Understanding the 2006 DMCA Exemptions

If Emerson was correct that genius is the ability to hold two contradictory ideas in the mind simultaneously, the American legal system just gained enough IQ points to join Mensa. Already, our collective legal mind was showing its vast intelligence trying to square the liberties of the people with the demands of government and industry. For instance, in Alaska you can possess up to an ounce of marijuana legally, but can be charged with a felony for possessing more than four ounces or for selling the “illegal” drug. (Lesson: don’t buy in bulk.) If you’re gay you can legally join the United States military, but you can’t talk about being gay, because that’s illegal and you will be discharged. And now, more pretzel logic: as of last week, it is illegal to break the copy protection on a DVD or distribute “circumvention” technologies, but if you’re a film or media studies professor you can break the copy protection for pedagogical uses. But how, you might ask, would a film or media studies professor with no background in encryption, programming, and hacking crack the copy protection on a DVD?

Good question. It was the first question I posed last weekend to Peter Decherney as my addled brain tried to grasp the significance of the new exemptions to the DMCA granted by the Librarian of Congress, James Billington. Peter is a professor at the University of Pennsylvania and deserves all of our thanks for spearheading the effort to put some cracks into the DMCA. (Full disclosure: Peter is a very good friend. But I still think—objectively—that he deserves an enormous amount of praise for persevering in the face of the MPAA’s lawyers to get the exemption for film professors. He told me the MPAA doggedly fights every proposed exemption, reasonable or not, so this was a long way from a trivial exercise.) It’s unfortunate to see many initial reactions to the new exemptions lamenting that they are only for three years or that they merely enshrine the DMCA’s destruction of fair use principles.

Well, sure. These new exemptions are indeed limited in scope and in an ideal world Peter and his colleagues should not have had to ask for these rights or fight for months to get them. (And then do the process all over again in 2009.) But there are a few bright spots here for those of us who believe that the balance between the rights of copyright owners and users of their content has swung much too far in the direction of the former.

First, as Peter pointed out to me, the exemption for film and media studies professors is the first time an exemption has been carved out for a class of people. It’s not hard to imagine how this opens the door for other groups of people to evade the strict rules of the DMCA. Most obviously, many of my colleagues in the History and Art History department at George Mason University use film clips in their courses. Shouldn’t they be exempt too? Shouldn’t a psychology professor who wants to store clips from films on her hard drive to show in class as illustrations of mental phenomena be allowed to do so? The MPAA will undoubtedly say no every step of the way, but you can see how a well-reasoned and reasonable march of exemptions will begin to restore some sanity to the copyright regime. Academia could merely be the beachhead.
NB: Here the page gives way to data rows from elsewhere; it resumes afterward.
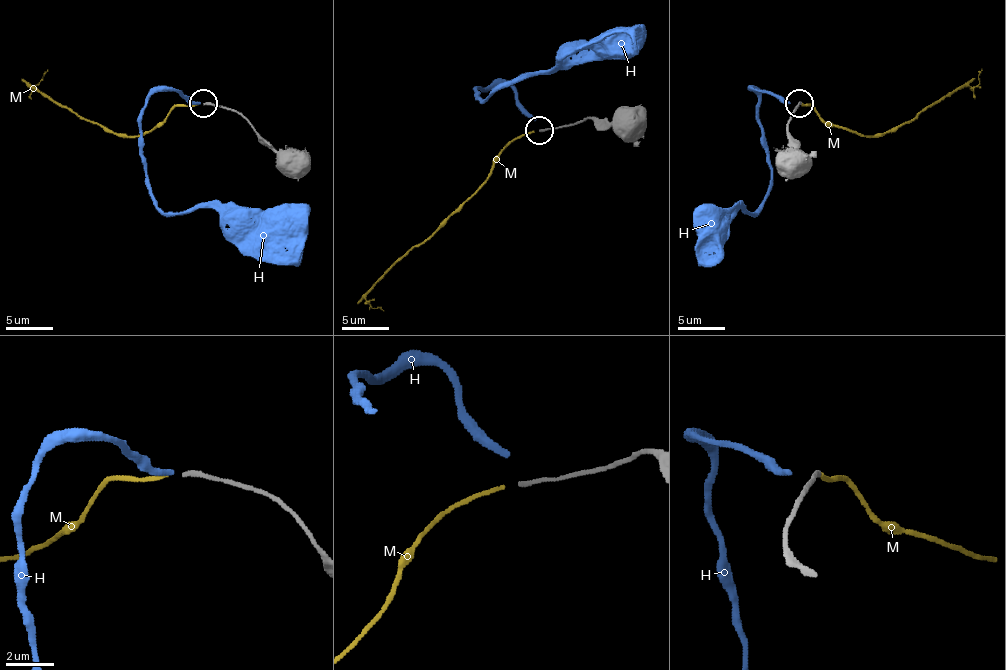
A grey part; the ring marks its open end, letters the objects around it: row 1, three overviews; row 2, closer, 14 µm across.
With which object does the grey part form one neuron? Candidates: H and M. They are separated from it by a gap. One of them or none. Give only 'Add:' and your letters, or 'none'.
Add: none

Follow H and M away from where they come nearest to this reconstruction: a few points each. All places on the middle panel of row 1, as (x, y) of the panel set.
H: (536, 120), (508, 85), (476, 89), (483, 101), (502, 85), (581, 64), (606, 38), (623, 38)
M: (534, 131), (513, 141), (499, 155), (492, 173), (427, 239), (413, 246), (366, 295), (371, 306), (383, 311)

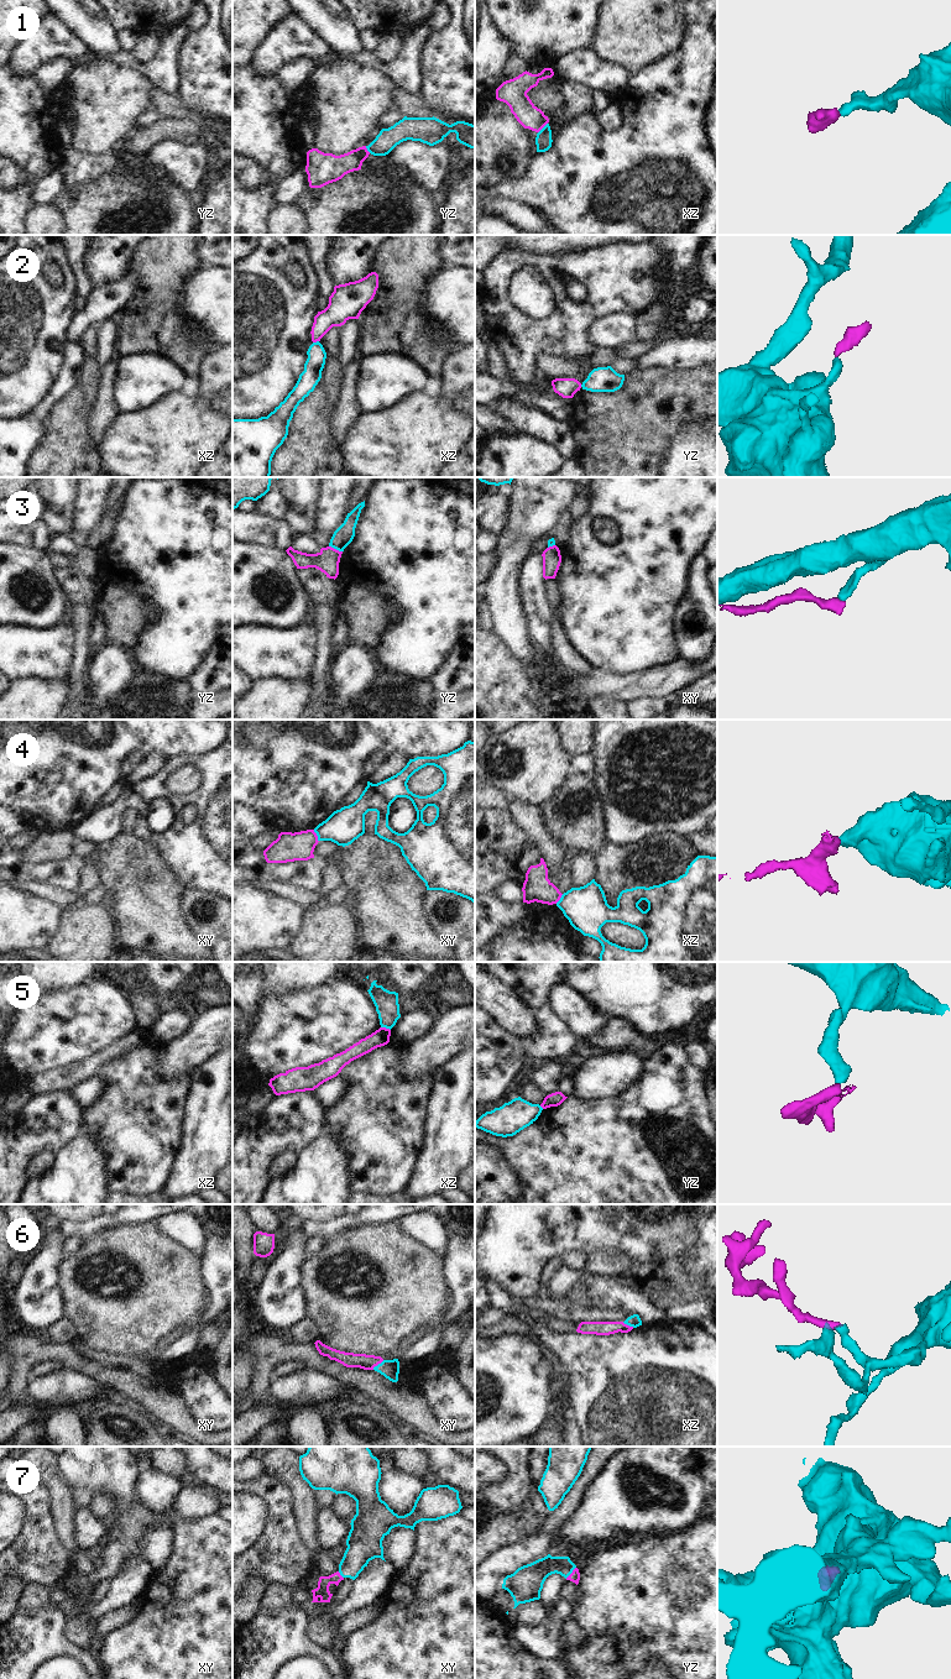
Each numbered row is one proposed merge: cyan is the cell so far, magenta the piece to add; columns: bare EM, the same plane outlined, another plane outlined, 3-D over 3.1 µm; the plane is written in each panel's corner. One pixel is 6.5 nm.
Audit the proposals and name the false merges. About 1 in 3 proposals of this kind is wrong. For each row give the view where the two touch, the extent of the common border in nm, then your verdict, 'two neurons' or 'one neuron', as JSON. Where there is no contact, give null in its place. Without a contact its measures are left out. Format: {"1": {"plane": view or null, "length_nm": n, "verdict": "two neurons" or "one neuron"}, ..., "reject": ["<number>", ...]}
{"1": {"plane": "xz", "length_nm": 90, "verdict": "one neuron"}, "2": {"plane": "xz", "length_nm": 40, "verdict": "two neurons"}, "3": {"plane": "yz", "length_nm": 100, "verdict": "two neurons"}, "4": {"plane": "xy", "length_nm": 90, "verdict": "two neurons"}, "5": {"plane": "xz", "length_nm": 70, "verdict": "two neurons"}, "6": {"plane": "xy", "length_nm": 100, "verdict": "one neuron"}, "7": {"plane": "yz", "length_nm": 100, "verdict": "one neuron"}, "reject": ["2", "3", "4", "5"]}

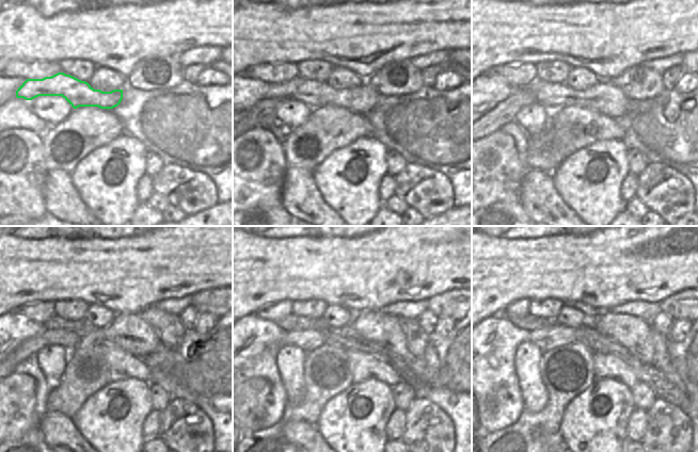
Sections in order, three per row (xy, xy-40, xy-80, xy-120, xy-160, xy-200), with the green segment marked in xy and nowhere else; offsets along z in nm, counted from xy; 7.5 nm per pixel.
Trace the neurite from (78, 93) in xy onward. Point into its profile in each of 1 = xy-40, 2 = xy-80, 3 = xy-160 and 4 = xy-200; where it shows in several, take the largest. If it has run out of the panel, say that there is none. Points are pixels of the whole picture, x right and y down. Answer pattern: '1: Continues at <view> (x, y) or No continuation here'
1: Continues at xy-40 (361, 99)
2: Continues at xy-80 (605, 98)
3: Continues at xy-160 (382, 328)
4: Continues at xy-200 (631, 332)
Second, and related to the first point, getting a DMCA exemption is a daunting task, especially for those of us without legal training. Peter and his colleagues have provided a blueprint for academics seeking other exemptions in the future. It would be good if they could pass along their wisdom. Thankfully, they have already set up a website that will serve as a clearinghouse of information for the “educational use of media” exemption. A plainspoken description of how they got the exemption in the first place would be helpful as well.

Finally, the new exemptions have raised the odd contradiction I mentioned in the introduction to this piece, a contradiction that helpfully highlights the absurdity of current law. Film professors can now legally proceed in their work (saving clips from DVDs for their classes), except that they have to break the law to do this legal work (by encouraging and participating in an illegal market for cracking software). Similar absurdities abound in the digital realm; recently the MPAA went after a company that fills iPods with video from DVDs the iPod owners have bought.

So now the question becomes: Does our legal system follow the dictates of Emerson’s genius, or of common sense? And how do those moderate pot smokers in Alaska get their marijuana, anyway?